### Travail demandé
1. Relevez toutes les nationalités que le texte sur le film Josep attribue à ce long-métrage.
2. Rédigez la suite du texte sur le film Josep, en partant de sa dernière phrase.

### Extrait du document
********
Josep – L’Histoire animée

Josep, sorti en septembre dernier, est le premier film du réalisateur Aurel. La spécificité de ce long-métrage ? Il s’agit d’un film d’animation dont l’essence même est historique tandis que ses nationalités sont multiples – à savoir française, espagnole et belge – homogénéité que l’on retrouve dans les doublures des personnages qui sont aussi bien françaises qu’espagnoles, dualité du langage péremptoire.

Le synopsis de ce dessin animé aurait pu être simple : un grand-père – Serge – sur le point de mourir narre son histoire de gendarme durant l’année 1939 à son petit-fils. Mais la singularité apparait dès les premières minutes du long-métrage. En effet, 1939 ne correspond pas seulement au début de la Seconde Guerre mondiale, mais aussi, et surtout, au mois de février qui est frappé par l’exil d’espagnols Républicains vers la France, souhaitant ainsi fuir la dictature franquiste annexant le pays. Serge, ce gendarme français, victime de sa situation, ne doit pas seulement observer cette situation dramatique, mais il devient aussi contre son gré acteur de cette infamie. Parmi tous ces « rouges », le regard accablé de Serge se fixe sur des mains dansantes, créant à même le sol des représentations de visages. Josep, Républicain, mais surtout dessinateur de talent, retrouvé emprisonné loin de sa fiancée.

Aurel n’est pas un débutant dans le monde du cinéma. En effet, il avait co-réalisé en 2011, aux côtés de Florence Corre, un court-métrage d’animation intitulé Octobre noir. Son passé de dessinateur de presse et ses travaux de reportages dessinés ne destinaient pourtant pas Aurel à réaliser un long-métrage animé qui est en réalité la biographie de Josep Bartoli.

Les démons du passé de la France sont alors projetés aux yeux des spectateurs. Des espagnols envoyés dans des camps de concentration, des africains dont le pays a été colonisé, asservis à l’autorité française, et la totale absence d’humanité des gendarmes basés dans les camps. L’art devient le plus grand témoin de cette cruauté.
********
### Données affichées
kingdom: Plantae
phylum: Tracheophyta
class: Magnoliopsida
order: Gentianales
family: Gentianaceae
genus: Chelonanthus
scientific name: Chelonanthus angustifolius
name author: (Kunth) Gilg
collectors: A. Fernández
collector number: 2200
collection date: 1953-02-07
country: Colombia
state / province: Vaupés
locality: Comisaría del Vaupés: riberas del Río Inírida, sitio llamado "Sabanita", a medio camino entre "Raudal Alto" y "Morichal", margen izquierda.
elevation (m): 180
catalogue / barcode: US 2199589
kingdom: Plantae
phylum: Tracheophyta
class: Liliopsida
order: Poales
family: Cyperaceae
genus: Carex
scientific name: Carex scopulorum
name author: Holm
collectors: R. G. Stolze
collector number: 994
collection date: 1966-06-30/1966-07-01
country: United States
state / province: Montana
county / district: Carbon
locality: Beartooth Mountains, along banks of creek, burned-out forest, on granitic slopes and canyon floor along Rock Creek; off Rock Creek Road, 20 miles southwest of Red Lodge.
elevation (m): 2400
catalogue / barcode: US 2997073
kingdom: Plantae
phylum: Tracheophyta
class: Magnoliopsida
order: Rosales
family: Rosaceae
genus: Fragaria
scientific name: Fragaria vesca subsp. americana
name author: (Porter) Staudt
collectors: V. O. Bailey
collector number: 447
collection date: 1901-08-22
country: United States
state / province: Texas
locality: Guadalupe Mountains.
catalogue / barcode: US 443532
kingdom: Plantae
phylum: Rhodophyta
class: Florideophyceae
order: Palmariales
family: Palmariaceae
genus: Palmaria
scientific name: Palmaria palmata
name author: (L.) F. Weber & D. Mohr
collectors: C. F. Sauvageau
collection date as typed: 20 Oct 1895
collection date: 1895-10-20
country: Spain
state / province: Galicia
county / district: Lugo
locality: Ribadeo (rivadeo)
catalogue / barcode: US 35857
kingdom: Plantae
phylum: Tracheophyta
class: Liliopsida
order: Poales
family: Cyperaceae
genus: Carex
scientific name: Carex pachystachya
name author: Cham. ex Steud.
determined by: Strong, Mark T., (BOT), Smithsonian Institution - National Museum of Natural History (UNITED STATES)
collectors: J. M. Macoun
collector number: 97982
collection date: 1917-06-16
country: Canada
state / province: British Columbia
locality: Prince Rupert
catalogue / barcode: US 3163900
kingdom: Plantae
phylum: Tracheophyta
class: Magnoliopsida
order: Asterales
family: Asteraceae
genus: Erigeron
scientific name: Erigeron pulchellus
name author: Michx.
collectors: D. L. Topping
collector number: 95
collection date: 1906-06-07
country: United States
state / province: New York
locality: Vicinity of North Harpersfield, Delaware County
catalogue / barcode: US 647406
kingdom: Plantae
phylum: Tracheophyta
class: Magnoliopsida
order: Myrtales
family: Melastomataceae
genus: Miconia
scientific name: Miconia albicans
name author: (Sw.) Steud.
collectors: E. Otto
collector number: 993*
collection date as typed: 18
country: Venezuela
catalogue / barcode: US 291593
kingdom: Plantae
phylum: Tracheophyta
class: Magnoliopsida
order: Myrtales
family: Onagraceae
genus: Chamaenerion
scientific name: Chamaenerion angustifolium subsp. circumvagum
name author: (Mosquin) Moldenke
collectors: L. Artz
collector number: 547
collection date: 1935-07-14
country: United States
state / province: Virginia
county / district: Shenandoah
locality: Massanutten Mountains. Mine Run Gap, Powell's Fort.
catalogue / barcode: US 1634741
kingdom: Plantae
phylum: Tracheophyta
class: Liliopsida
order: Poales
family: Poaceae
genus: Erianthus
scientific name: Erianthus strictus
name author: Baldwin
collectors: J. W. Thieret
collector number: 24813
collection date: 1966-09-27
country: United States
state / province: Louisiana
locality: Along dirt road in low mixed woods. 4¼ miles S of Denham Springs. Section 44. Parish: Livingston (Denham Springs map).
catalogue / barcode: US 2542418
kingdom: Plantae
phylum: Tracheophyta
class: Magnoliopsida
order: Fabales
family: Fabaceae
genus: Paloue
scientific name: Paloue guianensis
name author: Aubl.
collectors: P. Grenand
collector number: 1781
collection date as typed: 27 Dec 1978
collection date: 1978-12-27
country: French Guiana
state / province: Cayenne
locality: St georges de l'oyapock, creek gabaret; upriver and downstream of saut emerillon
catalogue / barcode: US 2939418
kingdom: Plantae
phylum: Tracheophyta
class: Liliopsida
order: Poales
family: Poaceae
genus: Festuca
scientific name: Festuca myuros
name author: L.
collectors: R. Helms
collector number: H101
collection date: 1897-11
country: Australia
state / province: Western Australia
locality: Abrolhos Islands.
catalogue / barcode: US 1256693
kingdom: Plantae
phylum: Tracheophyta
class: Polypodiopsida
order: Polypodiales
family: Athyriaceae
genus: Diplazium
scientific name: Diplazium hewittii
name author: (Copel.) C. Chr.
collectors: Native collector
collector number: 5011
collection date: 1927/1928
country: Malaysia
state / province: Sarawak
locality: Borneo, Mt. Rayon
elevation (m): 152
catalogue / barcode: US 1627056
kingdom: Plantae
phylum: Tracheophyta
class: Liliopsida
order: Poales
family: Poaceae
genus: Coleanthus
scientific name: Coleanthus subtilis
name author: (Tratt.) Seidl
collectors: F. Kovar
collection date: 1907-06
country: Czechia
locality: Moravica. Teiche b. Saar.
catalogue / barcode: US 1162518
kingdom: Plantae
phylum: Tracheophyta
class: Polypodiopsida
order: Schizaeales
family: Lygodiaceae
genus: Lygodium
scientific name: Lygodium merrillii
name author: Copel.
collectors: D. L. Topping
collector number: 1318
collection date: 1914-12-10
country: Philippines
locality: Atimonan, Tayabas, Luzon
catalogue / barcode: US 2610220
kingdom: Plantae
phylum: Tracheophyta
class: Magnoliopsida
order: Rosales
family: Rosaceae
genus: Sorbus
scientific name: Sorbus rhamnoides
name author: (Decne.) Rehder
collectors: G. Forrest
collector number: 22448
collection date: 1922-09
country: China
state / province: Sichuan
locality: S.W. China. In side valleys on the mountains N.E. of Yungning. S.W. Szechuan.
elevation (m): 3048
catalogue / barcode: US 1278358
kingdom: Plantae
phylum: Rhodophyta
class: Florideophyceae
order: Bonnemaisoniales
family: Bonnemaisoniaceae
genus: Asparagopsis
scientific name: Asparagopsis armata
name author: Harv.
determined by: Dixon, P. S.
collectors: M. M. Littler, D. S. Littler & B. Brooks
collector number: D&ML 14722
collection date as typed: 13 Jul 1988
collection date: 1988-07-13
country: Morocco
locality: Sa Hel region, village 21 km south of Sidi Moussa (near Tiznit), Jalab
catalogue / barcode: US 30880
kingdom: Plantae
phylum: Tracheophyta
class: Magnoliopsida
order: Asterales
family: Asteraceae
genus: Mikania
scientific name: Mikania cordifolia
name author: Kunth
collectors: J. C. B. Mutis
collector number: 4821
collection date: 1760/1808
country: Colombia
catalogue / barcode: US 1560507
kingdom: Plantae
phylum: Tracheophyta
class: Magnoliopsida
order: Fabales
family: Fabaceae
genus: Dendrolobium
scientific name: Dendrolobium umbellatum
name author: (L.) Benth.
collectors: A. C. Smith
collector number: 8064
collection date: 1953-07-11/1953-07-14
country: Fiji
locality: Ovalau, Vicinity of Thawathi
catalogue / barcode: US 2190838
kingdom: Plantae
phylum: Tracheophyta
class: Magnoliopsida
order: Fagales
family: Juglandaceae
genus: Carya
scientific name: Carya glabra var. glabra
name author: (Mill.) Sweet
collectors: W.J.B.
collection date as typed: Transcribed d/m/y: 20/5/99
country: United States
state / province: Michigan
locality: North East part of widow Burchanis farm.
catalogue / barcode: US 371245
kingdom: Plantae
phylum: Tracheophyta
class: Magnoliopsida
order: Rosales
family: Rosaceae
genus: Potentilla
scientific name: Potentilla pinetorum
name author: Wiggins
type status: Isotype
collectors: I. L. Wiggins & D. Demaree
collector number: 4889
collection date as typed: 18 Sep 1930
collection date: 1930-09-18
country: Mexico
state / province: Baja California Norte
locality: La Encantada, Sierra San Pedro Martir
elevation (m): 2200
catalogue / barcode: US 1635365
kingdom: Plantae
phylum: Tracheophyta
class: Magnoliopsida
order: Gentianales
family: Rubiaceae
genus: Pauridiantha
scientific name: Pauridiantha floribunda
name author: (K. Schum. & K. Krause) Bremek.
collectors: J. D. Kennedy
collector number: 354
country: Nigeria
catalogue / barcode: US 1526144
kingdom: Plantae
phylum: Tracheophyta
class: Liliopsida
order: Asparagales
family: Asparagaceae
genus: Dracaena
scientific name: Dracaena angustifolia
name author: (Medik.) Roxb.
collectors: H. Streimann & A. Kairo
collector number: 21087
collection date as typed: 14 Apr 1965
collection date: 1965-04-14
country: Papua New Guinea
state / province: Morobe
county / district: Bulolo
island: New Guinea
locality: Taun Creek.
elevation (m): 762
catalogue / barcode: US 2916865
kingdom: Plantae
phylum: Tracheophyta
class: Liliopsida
********
### Résultats obtenus
1. française, espagnole, belge

2.
Mais l’humanité de Serge déplait, l’animosité que lui portent les autres gendarmes l’amène vers une malveillance forcée. Comment un « bleu » pourrait ne serait-ce que tolérer la présence de ces traîtres que la nation doit, en plus de les accueillir, nourrir ? C’est là toute la question et la problématique de l’immigration présentée sur un grand écran. Le réalisateur a pris le parti de montrer sans contremesure la violence. C’est ainsi qu’au travers de ces dessins, le viol, la famine, la prostitution, la maladie et la crasse deviennent l’univers de ceux qui refusent la dictature.

Dichotomie du monde, entre l’autorité française et les exilés traités comme des animaux. Mais la véritable question est de savoir qui sont vraiment les animaux dans l’histoire. Josep le sait et le dessine, le chef de la gendarmerie est un porc. Il est un gros porc, dénué de toute humanité, balançant à terre le peu de nourriture qu’il donne comme un fermier jetterait le reste de ses victuailles à ses animaux.

Mais le camp rassemblant toutes les cruautés du monde est bien vivant, alors même que les autorités françaises accumulent les immondicités, les prisonniers racontent, chantent et dansent leurs histoires, tandis que Josep les dessinent.

La force de ce film réside aussi et surtout dans le dessin dont le style mue d’un temps à l’autre. Alors même que le présent se voit être net, coloré et fluide ; la vision du passé est bien plus saccadée, les traits ne se rejoignent pas et les couleurs sont celles de la terre et de l’image que nous avons de la mort. Pourtant, les images sont limpides, même s’il paraît dur d’exprimer les tracas de la mémoire de Serge, le choc du passé est tel que tous les souvenirs sont certains.

Le septième art entre en osmose avec un autre, réel hommage au dessin. Ce film est bien plus qu’un dessin animé qui nous permet de suivre Josep Bartoli jusqu’à la fin dans sa vie à New-York, après une escale au Mexique au côté de la grande Frida Kahlo.

Josep (2020) de Aurel, avec S. López, G. Hernandez, B. Solo. Sorti le 30 septembre 2020 en salles.